Now... for my 3rd party client is it not possible to set it up to send a TCP keepalive command to avoid idle timeout.
Question
How can I tell the Azure VM to not close idel TCP connection after 4min?
I even don't understand why this is happens because this violates the TCP specifications (RFC 5382 makes this especially clear its 2h 4m in normal). In other words, Azure that is dropping idle connections too early cannot be used for long FTP transfers.
Please help!
Regards
Steffen
All replies (3)
Friday, November 13, 2015 6:01 PM âś…Answered | 1 vote
Hi,
Thanks for posting here.
I suggest you to refer the below article for Idle timeout suggestions.

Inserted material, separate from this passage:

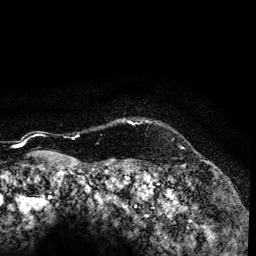
Breast MRI (dynamic contrast-enhanced), one axial slice; position 118 of 134 along the scan axis; cropped to one breast; dynamic contrast-enhanced series, time point 2 of 6 at this slice position (early post-contrast); 3 T; TE 4.2 ms, TR 7.9 ms; 256 × 256 image matrix. Female patient.
Annotated regions visible in this slice (semi-automatically segmented with operator editing):
- enhancing-tissue mask used for the functional tumour volume (all voxels passing the contrast-enhancement thresholds inside the analysis volume; usually the tumour): box from (x=73, y=119) to (x=148, y=139) px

https://azure.microsoft.com/en-us/blog/new-configurable-idle-timeout-for-azure-load-balancer/
http://www.iis.net/configreference/system.applicationhost/sites/sitedefaults/ftpserver/connections
hope this helps.
Girish Prajwal
Saturday, May 20, 2017 9:07 AM
TCP settings for Azure VMs
Azure VMs communicate with the public Internet by using NAT (Network Address Translation). NAT devices assign a public IP address and port to an Azure VM, allowing that VM to establish a socket for communication with other devices. If packets stop flowing through that socket after a specific time, the NAT device kills the mapping, and the socket is free to be used by other VMs.

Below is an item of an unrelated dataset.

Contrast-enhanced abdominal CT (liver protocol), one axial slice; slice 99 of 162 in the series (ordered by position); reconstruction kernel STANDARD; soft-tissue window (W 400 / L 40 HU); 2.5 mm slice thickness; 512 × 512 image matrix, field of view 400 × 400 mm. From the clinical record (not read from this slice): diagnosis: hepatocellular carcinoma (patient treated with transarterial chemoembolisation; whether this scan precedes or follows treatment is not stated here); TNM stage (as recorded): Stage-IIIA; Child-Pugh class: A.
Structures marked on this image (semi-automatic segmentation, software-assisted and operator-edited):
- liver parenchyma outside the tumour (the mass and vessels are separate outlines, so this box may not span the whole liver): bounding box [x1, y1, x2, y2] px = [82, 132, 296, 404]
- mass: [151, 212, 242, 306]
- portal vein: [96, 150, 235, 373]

This is a common NAT behavior, which can cause communication issues on TCP based applications that expect a socket to be maintained beyond a time-out period. There are two idle timeout settings to consider, for sessions in a established connection state:
- inbound through the Azure load balancer. This timeout defaults to 4 minutes, and can be adjusted up to 30 minutes.
- outbound using SNAT (Source NAT). This timeout is set to 4 minutes, and cannot be adjusted.

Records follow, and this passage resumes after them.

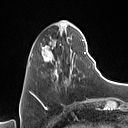
Breast MRI (dynamic contrast-enhanced), one axial slice; position 25 of 160 along the scan axis; cropped to one breast; dynamic contrast-enhanced series, time point 2 of 7 at this slice position (early post-contrast); 1.5 T; TE 1.4 ms, TR 5 ms; 1 mm slice thickness; 128 × 128 image matrix, field of view 175 × 175 mm. Female patient.
Annotated regions visible in this slice (semi-automatically segmented with operator editing):
- enhancing-tissue mask used for the functional tumour volume (all voxels passing the contrast-enhancement thresholds inside the analysis volume; usually the tumour): box from (x=31, y=27) to (x=90, y=93) px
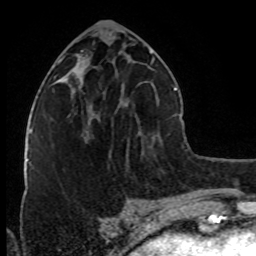
Breast MRI (dynamic contrast-enhanced), one axial slice; slice 37 of 80 in the series (ordered by position); cropped to one breast; dynamic contrast-enhanced series, time point 2 of 8 at this slice position (early post-contrast); 1.5 T; TE 4.2 ms, TR 7 ms; 2 mm slice thickness; 256 × 256 image matrix, field of view 160 × 160 mm. Female patient.
Annotated regions visible in this slice (semi-automatically segmented with operator editing):
- enhancing-tissue mask used for the functional tumour volume (all voxels passing the contrast-enhancement thresholds inside the analysis volume; usually the tumour): bounding box <78,86,99,141> (left, top, right, bottom; pixels)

To ensure connections are not lost beyond the timeout limit, you should make sure either your application keeps the session alive, or you can configure the underlying operating system to do so. The settings to be used are different for Linux and Windows systems, as shown below.
For Linux, you should change the kernel variables below. net.ipv4.tcp_keepalive_time = 120 net.ipv4.tcp_keepalive_intvl = 30 net.ipv4.tcp_keepalive_probes = 8
For Windows, you should change the registry values below. KeepAliveInterval = 30 KeepAliveTime = 120 TcpMaxDataRetransmissions = 8
The settings above ensure a keep alive packet is sent after 2 minutes (120 seconds) of idle time, and then sent every 30 seconds. And if 8 of those packets fail, the session is dropped.
Source: https://github.com/Microsoft/azure-docs/blob/master/includes/guidance-tcp-session-timeout-include.md
Friday, January 11, 2019 10:33 PM
Where are these registry values for Windows?